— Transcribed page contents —
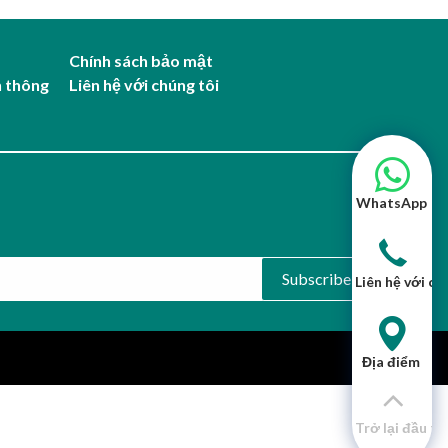
Chính sách bảo mật
n thông
Liên hệ với chúng tôi
WhatsApp
Subscribe
Liên hệ với ch
Địa điểm
Trở lại đầu tr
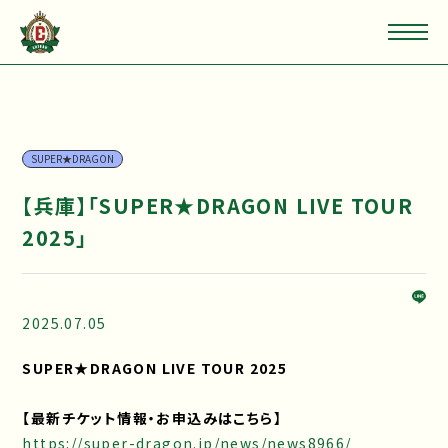
SUPER★DRAGON
【兵庫】「SUPER★DRAGON LIVE TOUR
2025」
2025.07.05
SUPER★DRAGON LIVE TOUR 2025
【最新チケット情報・お申込みはこちら】
https://super-dragon.jp/news/news8966/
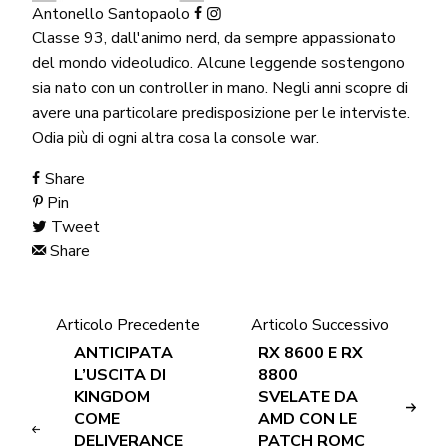
Antonello Santopaolo
Classe 93, dall'animo nerd, da sempre appassionato
del mondo videoludico. Alcune leggende sostengono
sia nato con un controller in mano. Negli anni scopre di
avere una particolare predisposizione per le interviste.
Odia più di ogni altra cosa la console war.
Share
Pin
Tweet
Share
Articolo Precedente
Articolo Successivo
ANTICIPATA
RX 8600 E RX
L’USCITA DI
8800
KINGDOM
SVELATE DA
COME
AMD CON LE
DELIVERANCE
PATCH ROMC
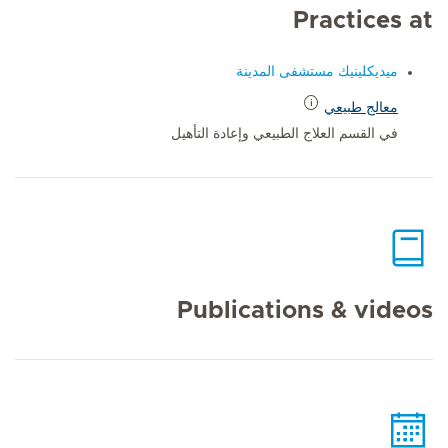
Practices at
ميديكلينيك مستشفى المدينة
معالج طبيعي
في القسم العلاج الطبيعي وإعادة التأهيل
Publications & videos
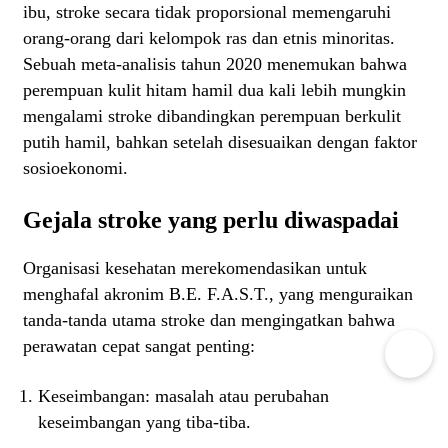
ibu, stroke secara tidak proporsional memengaruhi
orang-orang dari kelompok ras dan etnis minoritas.
Sebuah meta-analisis tahun 2020 menemukan bahwa
perempuan kulit hitam hamil dua kali lebih mungkin
mengalami stroke dibandingkan perempuan berkulit
putih hamil, bahkan setelah disesuaikan dengan faktor
sosioekonomi.
Gejala stroke yang perlu diwaspadai
Organisasi kesehatan merekomendasikan untuk
menghafal akronim B.E. F.A.S.T., yang menguraikan
tanda-tanda utama stroke dan mengingatkan bahwa
perawatan cepat sangat penting:
Keseimbangan: masalah atau perubahan
keseimbangan yang tiba-tiba.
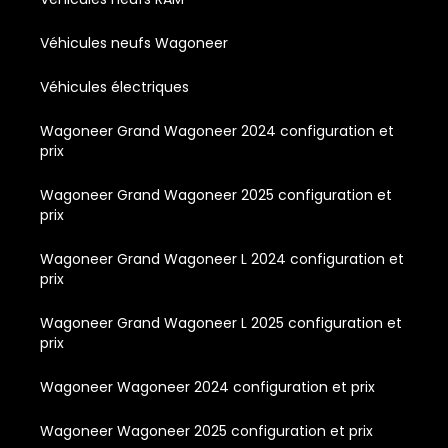
Véhicules neufs Wagoneer
Véhicules électriques
Wagoneer Grand Wagoneer 2024 configuration et
prix
Wagoneer Grand Wagoneer 2025 configuration et
prix
Wagoneer Grand Wagoneer L 2024 configuration et
prix
Wagoneer Grand Wagoneer L 2025 configuration et
prix
Wagoneer Wagoneer 2024 configuration et prix
Wagoneer Wagoneer 2025 configuration et prix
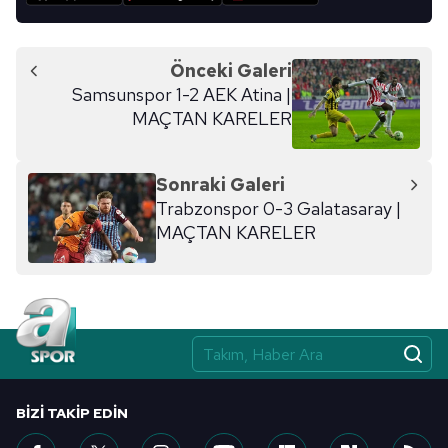
Önceki Galeri
Samsunspor 1-2 AEK Atina |
MAÇTAN KARELER
Sonraki Galeri
Trabzonspor 0-3 Galatasaray |
MAÇTAN KARELER
BIZI TAKIP EDIN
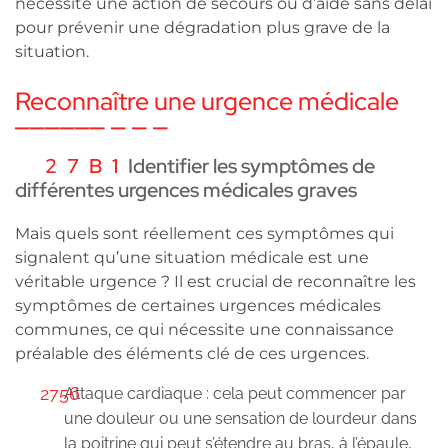
nécessite une action de secours ou d’aide sans délai
pour prévenir une dégradation plus grave de la
situation.
Reconnaître une urgence médicale
Identifier les symptômes de
différentes urgences médicales graves
Mais quels sont réellement ces symptômes qui
signalent qu’une situation médicale est une
véritable urgence ? Il est crucial de reconnaître les
symptômes de certaines urgences médicales
communes, ce qui nécessite une connaissance
préalable des éléments clé de ces urgences.
Attaque cardiaque : cela peut commencer par
une douleur ou une sensation de lourdeur dans
la poitrine qui peut s’étendre au bras, à l’épaule,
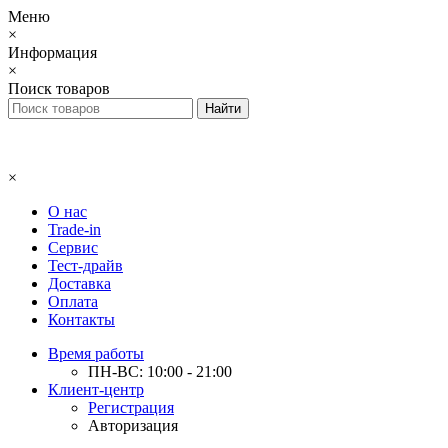
Меню
×
Информация
×
Поиск товаров
×
О нас
Trade-in
Сервис
Тест-драйв
Доставка
Оплата
Контакты
Время работы
ПН-ВС: 10:00 - 21:00
Клиент-центр
Регистрация
Авторизация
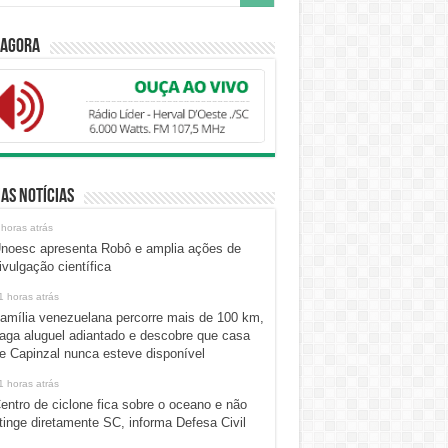
 Agora
as Notícias
 horas atrás
noesc apresenta Robô e amplia ações de
ivulgação científica
1 horas atrás
amília venezuelana percorre mais de 100 km,
aga aluguel adiantado e descobre que casa
e Capinzal nunca esteve disponível
1 horas atrás
entro de ciclone fica sobre o oceano e não
tinge diretamente SC, informa Defesa Civil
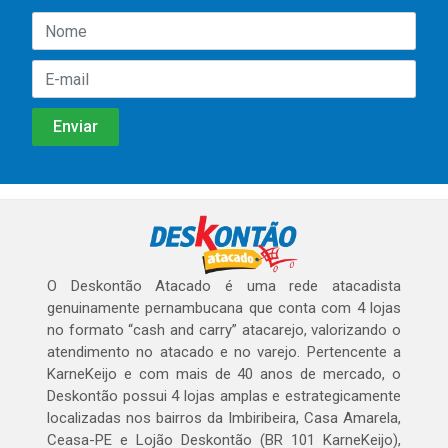
O Deskontão Atacado é uma rede atacadista
genuinamente pernambucana que conta com 4 lojas
no formato “cash and carry” atacarejo, valorizando o
atendimento no atacado e no varejo. Pertencente a
KarneKeijo e com mais de 40 anos de mercado, o
Deskontão possui 4 lojas amplas e estrategicamente
localizadas nos bairros da Imbiribeira, Casa Amarela,
Ceasa-PE e Lojão Deskontão (BR 101 KarneKeijo),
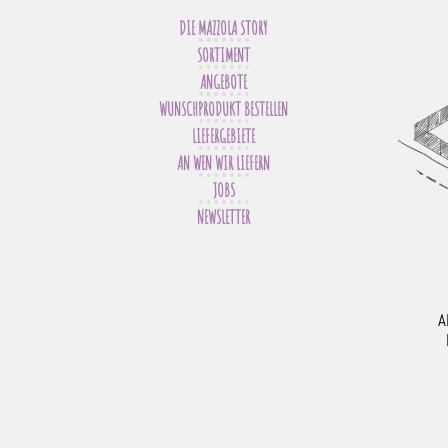
DIE MAZZOLA STORY
SORTIMENT
ANGEBOTE
WUNSCHPRODUKT BESTELLEN
LIEFERGEBIETE
AN WEN WIR LIEFERN
JOBS
NEWSLETTER
A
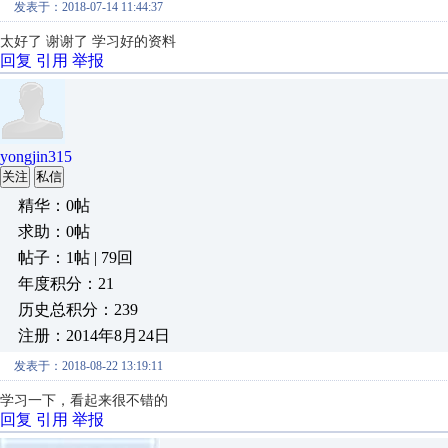
发表于：2018-07-14 11:44:37
太好了 谢谢了 学习好的资料
回复
引用
举报
yongjin315
关注
私信
精华：0帖
求助：0帖
帖子：1帖 | 79回
年度积分：21
历史总积分：239
注册：2014年8月24日
发表于：2018-08-22 13:19:11
学习一下，看起来很不错的
回复
引用
举报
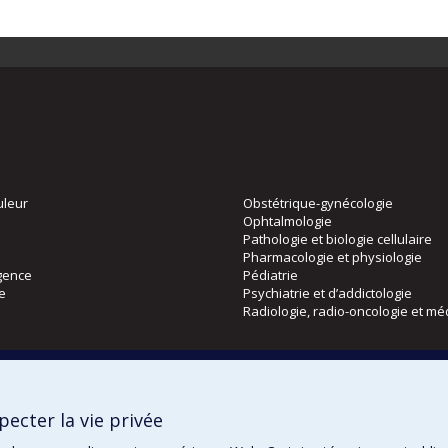
uleur
Obstétrique-gynécologie
Ophtalmologie
Pathologie et biologie cellulaire
Pharmacologie et physiologie
gence
Pédiatrie
ie
Psychiatrie et d’addictologie
Radiologie, radio-oncologie et mé
Directions
 physique
DPC
ecter la vie privée
CPASS
Éthique clinique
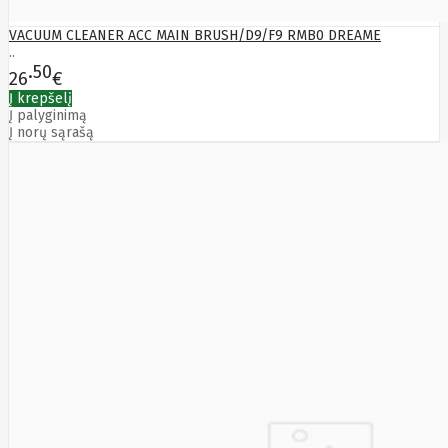
Edimax
Ednet
VACUUM CLEANER ACC MAIN BRUSH/D9/F9 RMB0 DREAME
..
Eldes
50
Electronic
26
€
Arts
Į krepšelį
Element
Į palyginimą
Elgato
Į norų sąrašą
Emu
ENDORFY
Energenie
Energizer
Enermax
Epson
Ergotron
Esperanza
Esr
Eufy
EUREKA
Eurolight
Eve
Extralink
Farfisa
FEITIAN
Fellowes
Fermax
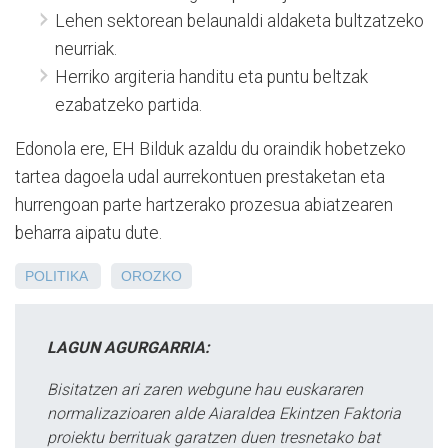
Lehen sektorean belaunaldi aldaketa bultzatzeko
neurriak.
Herriko argiteria handitu eta puntu beltzak
ezabatzeko partida.
Edonola ere, EH Bilduk azaldu du oraindik hobetzeko
tartea dagoela udal aurrekontuen prestaketan eta
hurrengoan parte hartzerako prozesua abiatzearen
beharra aipatu dute.
POLITIKA
OROZKO
LAGUN AGURGARRIA:
Bisitatzen ari zaren webgune hau euskararen
normalizazioaren alde Aiaraldea Ekintzen Faktoria
proiektu berrituak garatzen duen tresnetako bat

— JOB ITEM —
Before answering, check every line of the records for the string "Véhicules", then state how many lines have it, with the number only.

— PROBLEM SOLUTION —
2